Since about a year now I am doing qualitative and quantitative social research in the Lüneburger Heide (you can read about some of it here and about the Transylvanian counterpart here). As I am looking amongst others at different expressions of nature connectedness, I got introduced to a then newly created farmer’s organization (basically they approached the Leuphana in 2017). Its name is Vereinigte Heidehöfe für Naturschutz (United Heath farms for nature conservation) – an organization of farmers that own land which is to be managed for conservation. Their aim is to conserve the regions cultural heritage, their farms, and the traditionally used landscapes (health lands are highly managed and would not last without human influence). Within about one year they grew to have about 90 members and a total land mass of about 10 000 hectare.
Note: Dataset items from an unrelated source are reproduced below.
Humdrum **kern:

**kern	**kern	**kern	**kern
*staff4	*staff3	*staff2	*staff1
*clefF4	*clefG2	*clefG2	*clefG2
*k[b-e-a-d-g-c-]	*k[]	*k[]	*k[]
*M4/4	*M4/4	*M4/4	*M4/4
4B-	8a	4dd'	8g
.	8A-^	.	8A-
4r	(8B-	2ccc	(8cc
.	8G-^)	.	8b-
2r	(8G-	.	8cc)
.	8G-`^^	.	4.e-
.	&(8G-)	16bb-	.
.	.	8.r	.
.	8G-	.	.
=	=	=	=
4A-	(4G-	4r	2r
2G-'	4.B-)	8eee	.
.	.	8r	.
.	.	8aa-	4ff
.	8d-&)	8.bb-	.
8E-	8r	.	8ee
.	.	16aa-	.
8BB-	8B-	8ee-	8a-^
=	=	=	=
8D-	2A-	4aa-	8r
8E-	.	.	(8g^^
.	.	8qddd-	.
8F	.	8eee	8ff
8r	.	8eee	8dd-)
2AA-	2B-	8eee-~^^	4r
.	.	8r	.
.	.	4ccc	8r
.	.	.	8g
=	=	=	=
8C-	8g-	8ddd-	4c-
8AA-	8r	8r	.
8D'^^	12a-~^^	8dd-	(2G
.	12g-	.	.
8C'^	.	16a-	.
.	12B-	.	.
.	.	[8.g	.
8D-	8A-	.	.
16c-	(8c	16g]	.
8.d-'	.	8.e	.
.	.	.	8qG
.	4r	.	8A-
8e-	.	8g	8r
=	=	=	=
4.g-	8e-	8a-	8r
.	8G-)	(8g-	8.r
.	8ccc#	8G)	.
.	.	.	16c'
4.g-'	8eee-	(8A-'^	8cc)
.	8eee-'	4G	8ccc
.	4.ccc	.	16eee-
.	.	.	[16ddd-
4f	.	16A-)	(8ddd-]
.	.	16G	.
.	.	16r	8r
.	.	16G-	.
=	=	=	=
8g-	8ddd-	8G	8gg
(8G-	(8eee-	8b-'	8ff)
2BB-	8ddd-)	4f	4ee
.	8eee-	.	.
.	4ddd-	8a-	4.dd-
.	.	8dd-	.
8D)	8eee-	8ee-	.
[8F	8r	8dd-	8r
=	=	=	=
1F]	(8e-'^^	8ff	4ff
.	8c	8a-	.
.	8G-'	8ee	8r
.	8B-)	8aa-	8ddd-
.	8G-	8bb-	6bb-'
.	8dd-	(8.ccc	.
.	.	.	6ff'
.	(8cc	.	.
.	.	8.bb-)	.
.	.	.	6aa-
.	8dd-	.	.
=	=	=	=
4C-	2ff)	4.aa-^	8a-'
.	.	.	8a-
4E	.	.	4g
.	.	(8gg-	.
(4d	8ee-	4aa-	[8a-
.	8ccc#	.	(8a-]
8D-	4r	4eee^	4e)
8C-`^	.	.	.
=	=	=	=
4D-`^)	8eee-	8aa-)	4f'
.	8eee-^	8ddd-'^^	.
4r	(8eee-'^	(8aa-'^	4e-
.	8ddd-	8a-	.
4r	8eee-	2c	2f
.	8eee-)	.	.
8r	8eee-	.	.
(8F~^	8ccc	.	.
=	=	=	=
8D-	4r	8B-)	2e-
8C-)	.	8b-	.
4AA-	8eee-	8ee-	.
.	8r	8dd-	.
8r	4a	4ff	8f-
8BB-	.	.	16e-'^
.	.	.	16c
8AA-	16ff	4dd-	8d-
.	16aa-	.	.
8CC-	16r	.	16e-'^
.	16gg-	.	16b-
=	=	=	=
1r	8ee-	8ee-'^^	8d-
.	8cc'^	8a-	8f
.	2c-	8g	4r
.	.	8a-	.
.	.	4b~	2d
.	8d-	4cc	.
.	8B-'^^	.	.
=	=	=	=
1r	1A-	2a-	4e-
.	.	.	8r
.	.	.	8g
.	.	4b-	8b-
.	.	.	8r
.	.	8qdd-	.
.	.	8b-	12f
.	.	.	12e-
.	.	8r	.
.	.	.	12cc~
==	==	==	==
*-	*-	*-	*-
It is safe to say they are stirring up quite some dust in the Lüneburger Heide. But it is not conflict they are after, but rather a balanced complex dialog in which the farmers have the felt leverage of making their own decisions based on transparent information. Naturally, I got intrigued by the success of the organization to attract so many members in such a short amount of time. And also by their line of arguments (admittedly, I am a curious person and get fascinated easily. But that does not diminish the actual worth for investigation!). So I stayed in touch with one of the founding members, Hans-Peter Bockelmann. Hans-Peter’s farm was first mentioned in 1380 and carries his family name since at least 1530. Since the beginning of the 20th century the farm lies in the middle of the large nature conservation area that is the core of Lüneburger Heide. When you stand on top of his hill looking over his gorgeous heath land and scattered juniper bushes, it does feel a bit like the scene of the Lion King where Mufasa claims: “Everything the light touches is our kingdom”. In this case, it would be Hans-Peter’s.
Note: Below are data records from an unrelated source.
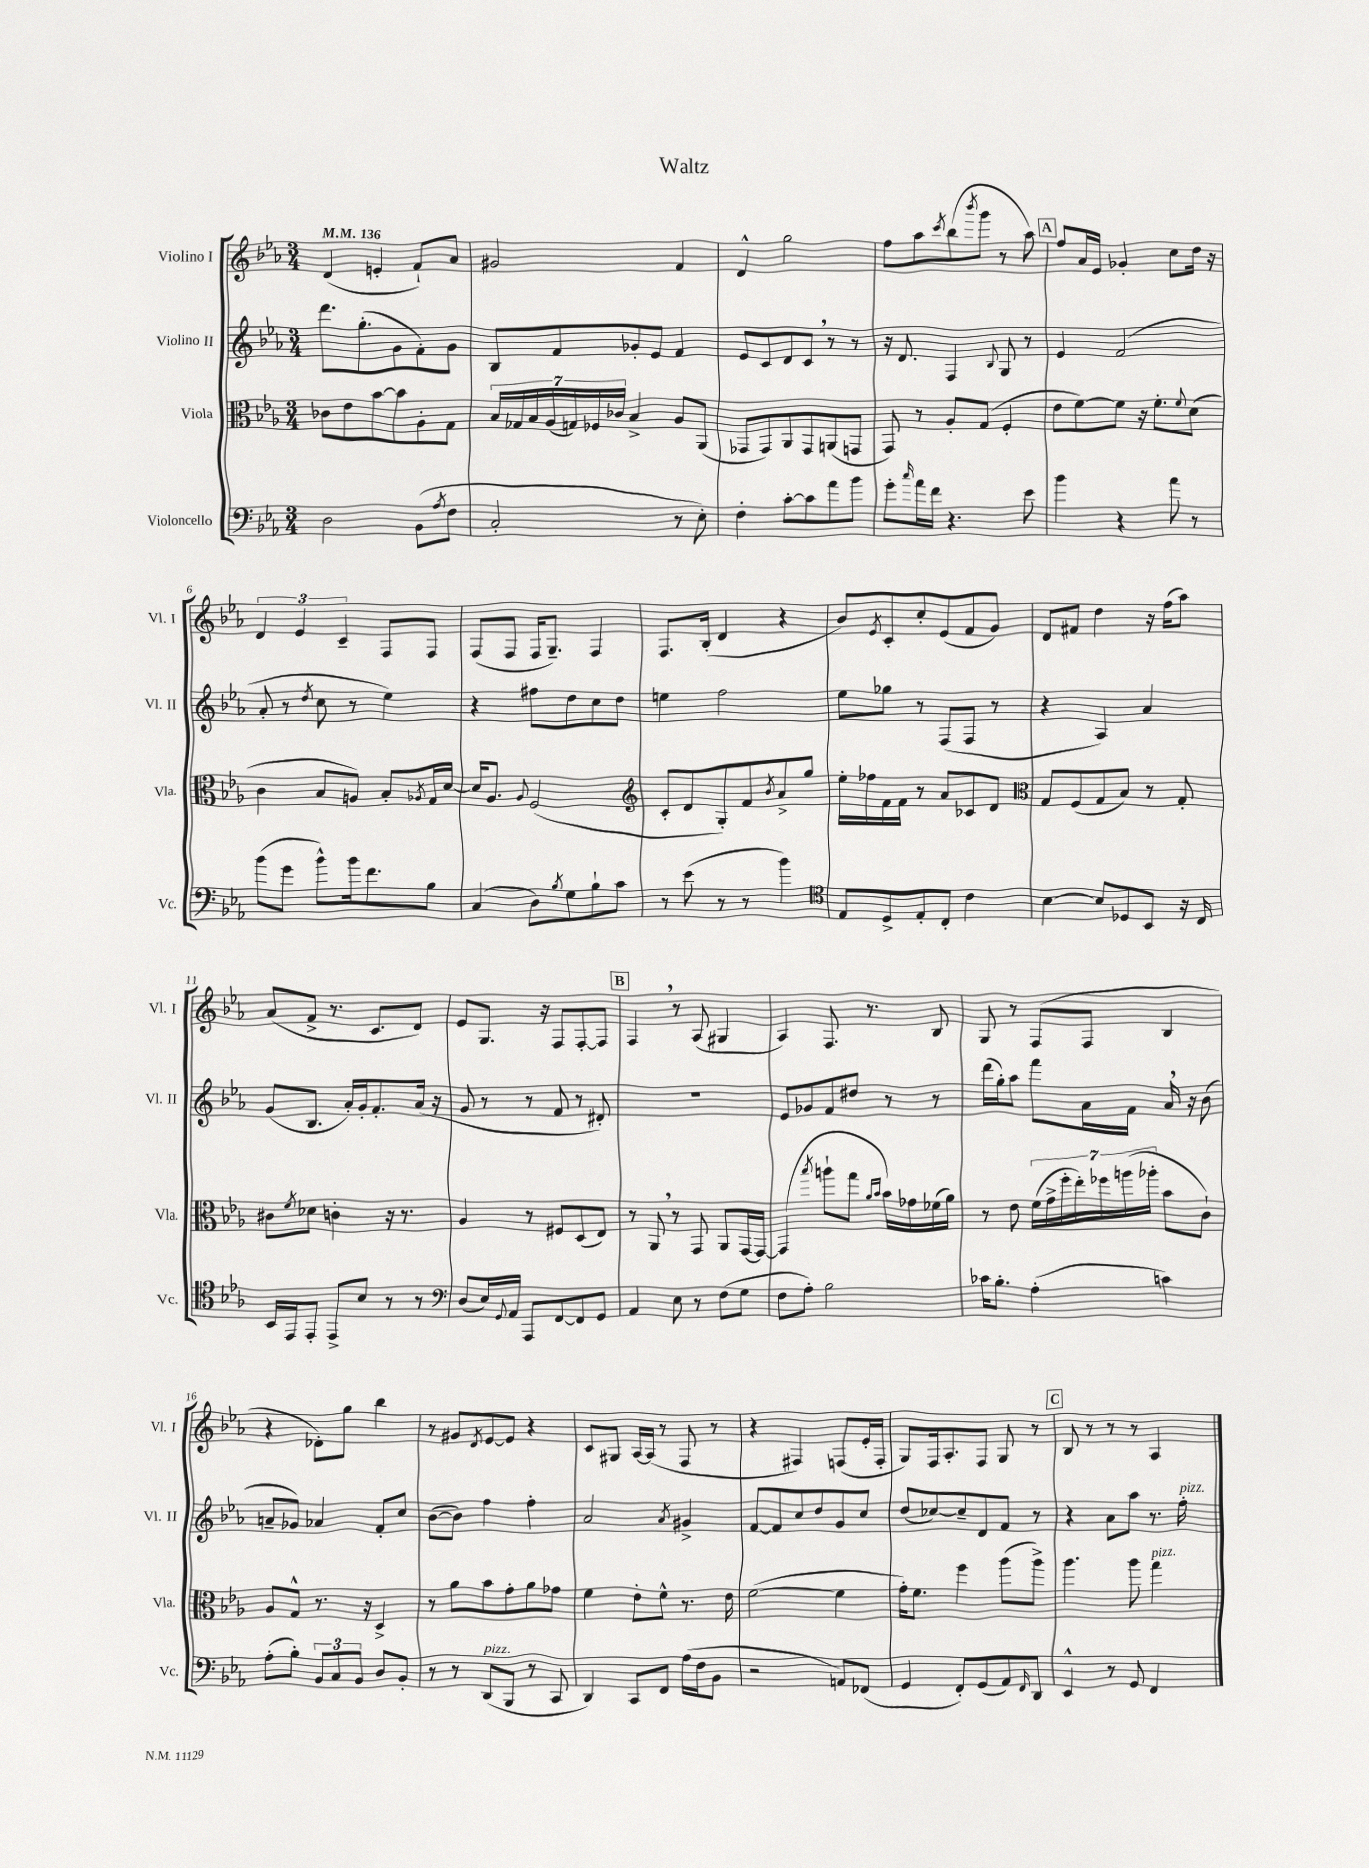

**kern	**kern	**kern	**kern
*staff4	*staff3	*staff2	*staff1
*clefF4	*clefC3	*clefG2	*clefG2
*k[b-e-a-]	*k[b-e-a-]	*k[b-e-a-]	*k[b-e-a-]
*M3/4	*M3/4	*M3/4	*M3/4
*MM136	*MM136	*MM136	*MM136
2D	8c-	8.ddd	(4d
.	8e-	.	.
.	.	(8.gg'	.
.	[8b-	.	4e'
.	8b-]	8g	.
(8BB-	8A-'	8f')	8f`)
8qA-	.	.	.
8F	8G	8g	8a-
=	=	=	=
2C'	28B-	8B-	2g#
.	28G-	.	.
.	28B-	.	.
.	(28A-	.	.
.	.	8f	.
.	28G)	.	.
.	28F-	.	.
.	28c-	.	.
.	4B-^	8g-'	.
.	.	8e-	.
8r	8A-	4f	4f
8E-')	(8AA-	.	.
=	=	=	=
4F'	8GG-	8e-	4d^^
.	8GG-)	8c	.
[8c'	8AA-	8d	2gg
8c]	8GG-	8c	.
8a-	(8AA	8r	.
8b-	8GG	8r	.
=	=	=	=
8g'	8GG)	16r	8ff
.	.	8.d	.
16qqcc	.	.	.
16a-	8r	.	8aa-
16f	.	.	.
.	.	.	8qccc
4.r	8A-'	4F	(8bb-
.	.	.	8qbbb-
.	(8G	.	8ggg
.	.	8qqB-	.
.	4F'	8G	8r
8e-	.	8r	8aa-)
=	=	=	=
4b-	8e-	4e-	8ff
.	[8f)	.	16a-
.	.	.	16e-
4r	8f]	(2f	4g-'
.	16r	.	.
.	8.f'	.	.
8a-	.	.	8cc
.	8qqf	.	.
8r	(8d	.	16dd
.	.	.	16r
=	=	=	=
(8b-	4c	8a-'	6d
8g	.	8r	.
.	.	.	6e-
.	.	8qdd	.
8b-^^)	8B-	8cc	.
.	.	.	6c~
16b-	8A)	8r	.
8.f	.	.	.
.	8B-'	4ee-)	8F
.	8qA-	.	.
8B-	16G	.	8F
.	[16d	.	.
=	=	=	=
(4C	16d]	4r	(8F
.	8.A-	.	.
.	.	.	8F
.	8qqA-	.	.
8D)	(2F	8ff#	16F
.	.	.	8.G~)
8qB-	.	.	.
8G	.	8dd	.
8B-`	.	8cc	4F
8c	.	8dd	.
=	=	=	=
*	*clefG2	*	*
8r	8c'	4ee	8.F
(8e-	8d	.	.
.	.	.	(16B-'
8r	8G')	2ff	4d
8r	8f	.	.
.	8qb-	.	.
4b-)	8a-^	.	4r
.	8gg	.	.
=	=	=	=
*clefC4	*	*	*
8E-	16ee-'	8ee-	8b-)
.	16ff-	.	.
.	.	.	8qe-
8D^	16f	8gg-	8c'
.	16f	.	.
8E-'	8r	8r	8cc'
8C'	8a-	(8F	(8e-
4c	8c-	8F	8f
.	8d	8r	8g)
=	=	=	=
*	*clefC3	*	*
[4B-	8G	4r	8d
.	(8F	.	8f#
8B-]	8G	4A-)	4dd
8D-	8B-)	.	.
8BB-	8r	4a-	16r
.	.	.	(16ff
16r	8G'	.	8aa-)
16C	.	.	.
=	=	=	=
16BB-	8c#	(8g	(8a-
16EE-	.	.	.
.	8qf	.	.
8EE-'	8d-	8.B-	8f^
8EE-^	4c'	.	8.r
.	.	16a-')	.
8B-	.	16g'	.
.	.	8.f'	8.c
8r	16r	.	.
.	8.r	.	.
8r	.	(16a-	8d)
.	.	16r	.
=	=	=	=
*clefF4	*	*	*
(8D	4A-	8g	8e-
16E-)	.	8r	8.G
8qqGG	.	.	.
16AA-	.	.	.
8AAA-	8r	8r	.
.	.	.	16r
[8FF	8F#	8f	8F
8FF]	(8D	8r	[8F'
8GG	8E-)	8d#')	8F]
=	=	=	=
4AA-	8r	2.r	4F
.	8AA-	.	.
8E-	8r	.	8r
8r	8GG	.	(8A-
(8F	8AA-	.	4G#
8G	[16GG	.	.
.	16GG_	.	.
=	=	=	=
8F	(4GG]	8e-	4A-)
8A-')	.	8g-	.
.	8qbb-	.	.
2B-	8aa`	8f	8.F
.	8gg	8dd#	.
.	.	.	8.r
.	16qqa-	.	.
.	16qqb-	.	.
.	16b-)	8r	.
.	16g-	.	.
.	(16f-	8r	8B-
.	16a-)	.	.
=	=	=	=
16c-	8r	(16ddd	8G
8.B-'	.	16gg')	.
.	8e-	8aa-	8r
(4A-'	(28f	8fff	(8F
.	28g^	.	.
.	28ff'	.	.
.	28ee-')	.	.
.	.	16a-	8F
.	28ff-	.	.
.	(28aa	.	.
.	.	16f	.
.	28aa-'	.	.
4c)	8b-	16a-	4B-
.	.	16r	.
.	8c`)	(8b-	.
=	=	=	=
(8A-'	8A-	8a~	4r
8B-')	8G^^	8g-)	.
12BB-	8.r	4a-	8d-')
12C	.	.	.
.	.	.	8gg
12BB-	.	.	.
.	16r	.	.
8D	4D^	8f'	4bb-
8BB-'	.	8cc	.
=	=	=	=
8r	8r	([8b-	8r
8r	8a-	8b-])	8g#
.	.	.	8qd
(8DD	8b-	4ff	[8e-
8BBB-	8g'	.	8e-]
8r	8a-	4ff'	4r
8CC	8g-	.	.
=	=	=	=
4DD)	4f	2a-	8c
.	.	.	8G#
8CC	8e-'	.	[16A-
.	.	.	(16A-]
8FF	8f^^	.	8r
.	.	8qa-	.
(16A-	8.r	4g#^	8F
16F	.	.	.
8BB-	.	.	8r
.	16e-	.	.
=	=	=	=
2r	([2f	[8f	4r
.	.	8f]	.
.	.	8cc	4F#)
.	.	8dd	.
8AA)	4f]	8g	(8F
(8FF-	.	8cc	16e-'
.	.	.	16F'
=	=	=	=
4GG	16g')	(8dd	8G)
.	8.f	.	.
.	.	[8cc-)	16F
.	.	.	8.A-'
8FF')	4ff	8cc-~]	.
(8GG	.	8d	8F
8AA-)	(8aa-	8f	8G
16qqFF	.	.	.
8DD	8aa-^)	8r	8r
=	=	=	=
4EE-^^	4.aa-	4r	8B-
.	.	.	8r
8r	.	8a-	8r
8GG	8aa-	8aa-	8r
4FF	4gg	8.r	4A-
.	.	16ff'	.
==	==	==	==
*-	*-	*-	*-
Photo by courtesy of Hans-Peter Bockelmann

Most of his heath land is leased to the local organization for nature conservation (Verein Naturschutzpark, founded already 1909) and the further development of his farm is constantly under question. If you are in the middle of a nature conservation area with strong touristic and ecological values, it is difficult to convince the decision-makers to grant you space for a new pig stall, new houses, holiday apartments or a biogas plant. Yet, in the current growth-driven system difficulties to invest can create an economic downward spiral that threatens the future of the farm. And this can feel like a trap.

But giving up is just not a trait Hans-Peter has. Instead he has enough curiosity to constantly change his perspectives to find alternative ways for his farm to stay in the hands of his family for generation to come. An example of some of his recent attempts: A new, or rather old, pig breed that lives longer before slaughtered, has more space and can run around outside (which is of course more expensive to buy and hence consumer demand is low); fancy holiday apartments to give tourists a holistic view of realistic farming practices while giving them the luxury the city-dwellers might want; And the establishment of a nature conservation organization. Will these attempts work to save his family farm? We can only hope so. Do they outline farming practices outside the current economic growth paradigms? Yes, they do.
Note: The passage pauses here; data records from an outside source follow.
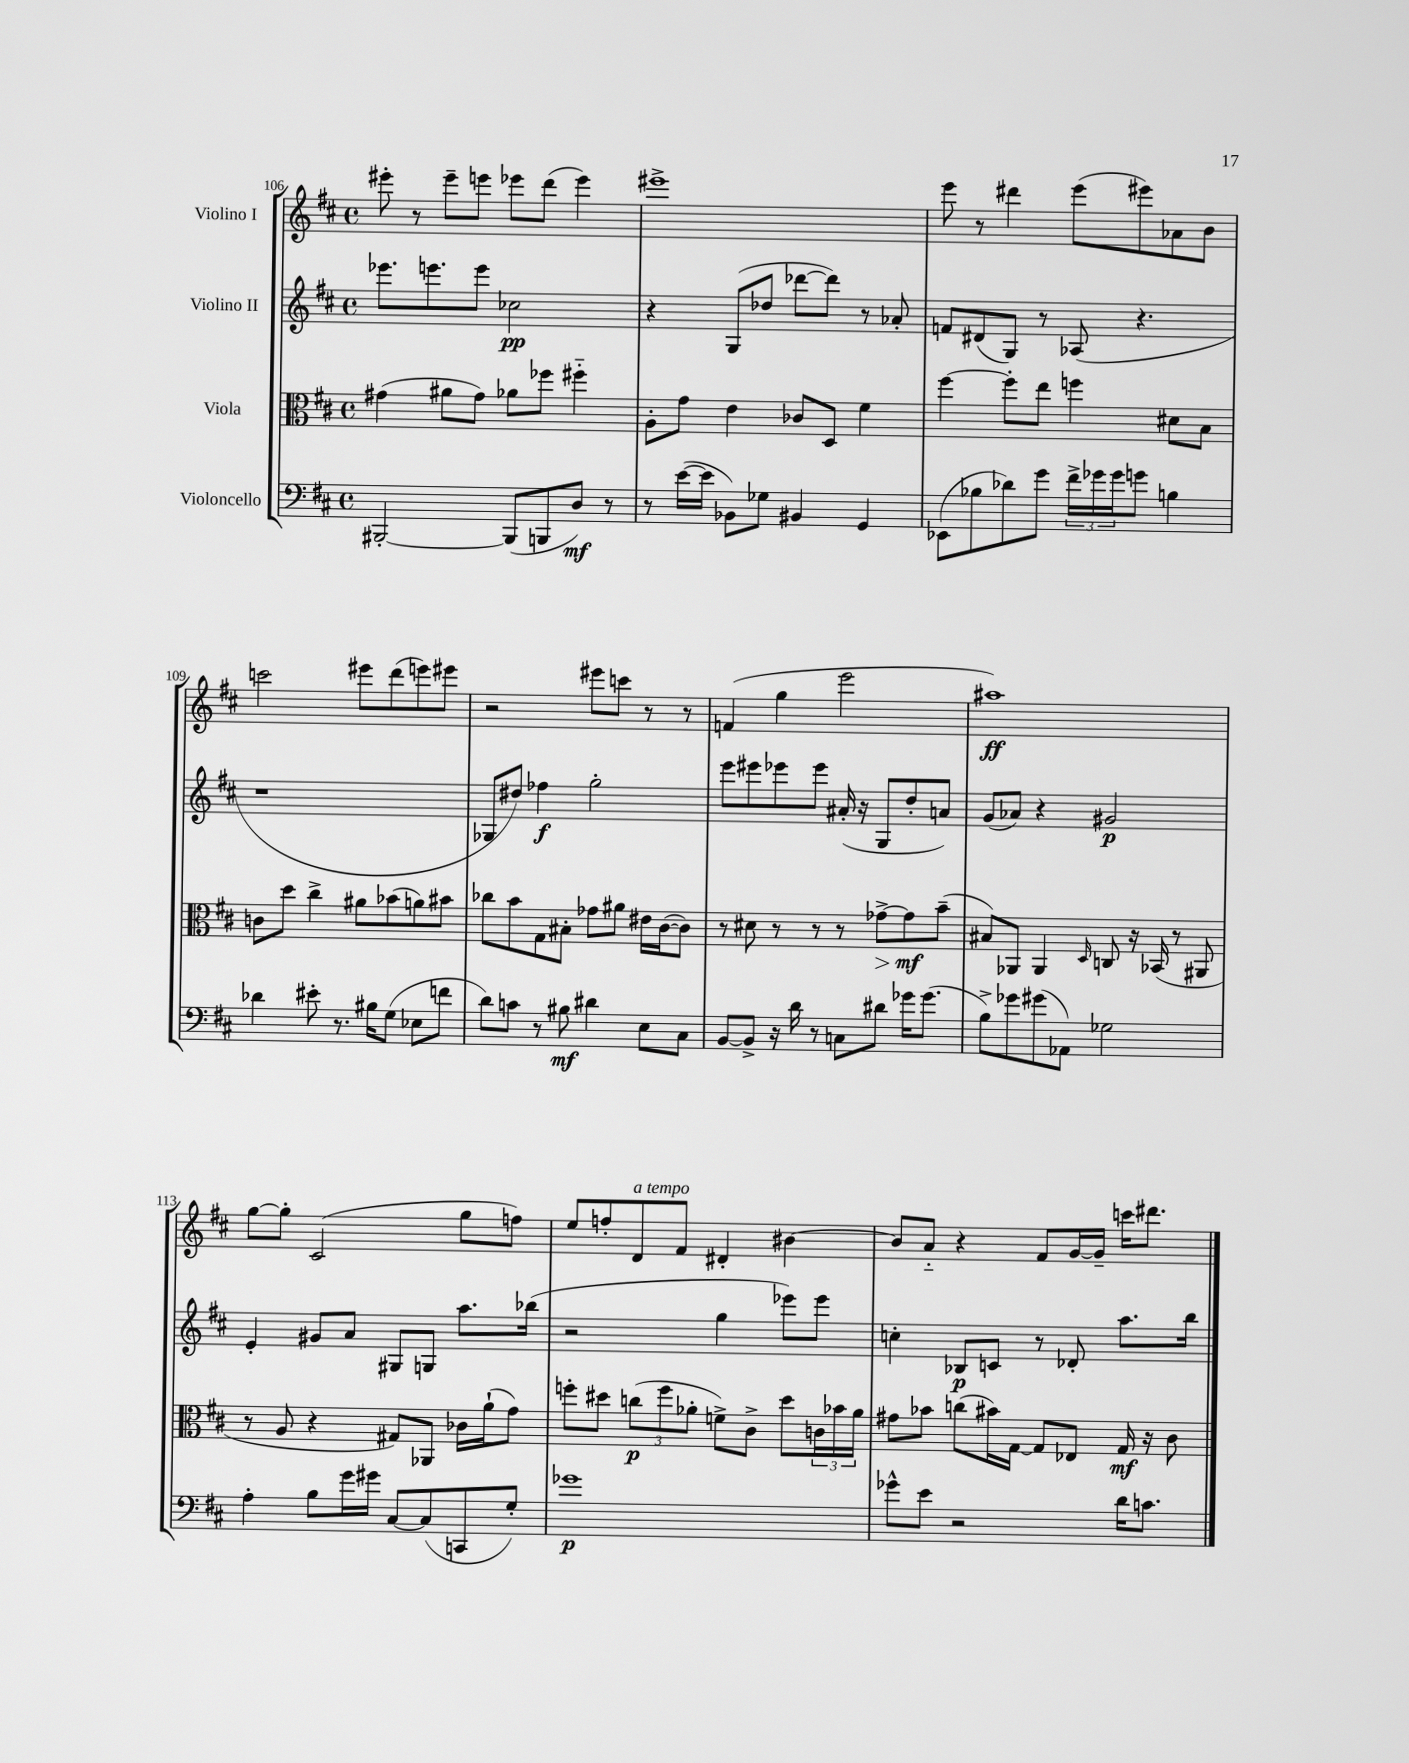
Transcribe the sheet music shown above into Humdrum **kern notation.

**kern	**kern	**kern	**kern
*staff4	*staff3	*staff2	*staff1
*clefF4	*clefC3	*clefG2	*clefG2
*k[f#c#]	*k[f#c#]	*k[f#c#]	*k[f#c#]
*M4/4	*M4/4	*M4/4	*M4/4
*met(c)	*met(c)	*met(c)	*met(c)
[2BBB#'	(4g#	8.eee-	8eee#'
.	.	.	8r
.	.	8.eee	.
.	8a#	.	8eee#~
.	8g#)	8eee	8eee
(8BBB#]	8a-	2cc-	8eee-
8BBB	8ff-	.	(8ddd
8D)	4ff#'~	.	4eee-)
8r	.	.	.
=	=	=	=
8r	8A'	4r	1eee#^
([16e	8g	.	.
16e]	.	.	.
8BB-)	4e	(8G	.
8G-	.	8dd-	.
4BB#	8c-	[8ddd-	.
.	8D	8ddd-])	.
4GG	4f#	8r	.
.	.	8a-'	.
=	=	=	=
(8EE-	[4ff#	8f	8eee
8B-	.	(8d#	8r
8d-)	8ff#']	8G)	4ddd#
8g	8ee	8r	.
24f#^	4ff	(8A-	(8eee
24g-	.	.	.
24g-	.	.	.
8g	.	4.r	8eee#)
4B	8d#	.	8a-
.	8B	.	8b
=	=	=	=
4d-	8c	1r	2ccc
.	8dd	.	.
8e#'	4cc#^	.	.
8.r	.	.	.
.	8a#	.	8eee#
16B#	.	.	.
(8G	(8b-	.	(8ddd
8E-	8a)	.	8eee)
8f	8b#	.	8eee#
=	=	=	=
8d)	8cc-	8G-	2r
8c	8b	8dd#)	.
8r	8G	4ff-	.
8B#	8B#'	.	.
4d#	8g-	2gg'	8eee#
.	8a#	.	8ccc
8E	16e#	.	8r
.	([16c#	.	.
8C#	8c#])	.	8r
=	=	=	=
[8BB	8r	8eee	(4f
8BB^]	8d#	8eee#	.
16r	8r	8eee-	4gg
16d	.	.	.
8r	8r	8eee-	.
8C	8r	(16a#'	2eee
.	.	16r	.
8d#	[8g-^	8G	.
16g-	8g-]	8dd'	.
(8.g-	.	.	.
.	(8b~	8a)	.
=	=	=	=
8B^)	8B#)	(8g	1aa#)
8g-	8AA-	8a-)	.
(8g#	4AA-	4r	.
8AA-)	.	.	.
.	16qqD	.	.
2G-	8C	2g#	.
.	16r	.	.
.	(16BB-	.	.
.	8r	.	.
.	8AA#	.	.
=	=	=	=
4A'	8r	4e'	[8gg
.	8A	.	8gg']
8B	4r	8g#	(2c#
16g	.	8a	.
16g#	.	.	.
[8C#	8G#)	8G#	.
(8C#]	8AA-	8G	.
8CC	16c-	8.aa	8gg
.	(16a`	.	.
8G')	8g)	.	8ff)
.	.	(16bb-	.
=	=	=	=
1g-	8ff'	2r	8ee
.	8dd#	.	8ff'
.	(12cc	.	8d
.	12ff	.	.
.	.	.	8f#
.	12a-'	.	.
.	8f^)	4gg	4d#'
.	8c#^	.	.
.	8dd#	8eee-)	[4b#
.	24c	8eee-	.
.	24b-	.	.
.	24a-	.	.
=	=	=	=
8g-^^	8g#	4cc'	8b#]
8e	8b-	.	8a'~
2r	(8cc	8B-	4r
.	16b#)	8c	.
.	[16G	.	.
.	8G]	8r	8f#
.	8E-	8d-'	[16g
.	.	.	16g~]
16d	16G	8.aa	16ccc
8.c	16r	.	8.ddd#
.	8c#	.	.
.	.	16bb	.
==	==	==	==
*-	*-	*-	*-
Now a bit later my colleagues and I will help to assess some information of the organization’s steadily increasing members: How much land is managed how? Which is already managed as regulated by conservation laws (but not certified as nature conservation area)? What are reasons for the membership, and what are expectations towards the organisation etc. For now, this might just be a small collaborative research project but who knows where it might lead. Maybe our research sheds some light on how organizations concerned with farming and those with conservation can sit on one table and discuss their shared goals of conserving the cultural and biological diversities their landscapes engender. Maybe. I stumbled into this due to my curiosity, and the collaboration grew organically without effort. This is one reason, why I love empirical research and one reason more to keep your eyes open for fascinating stories.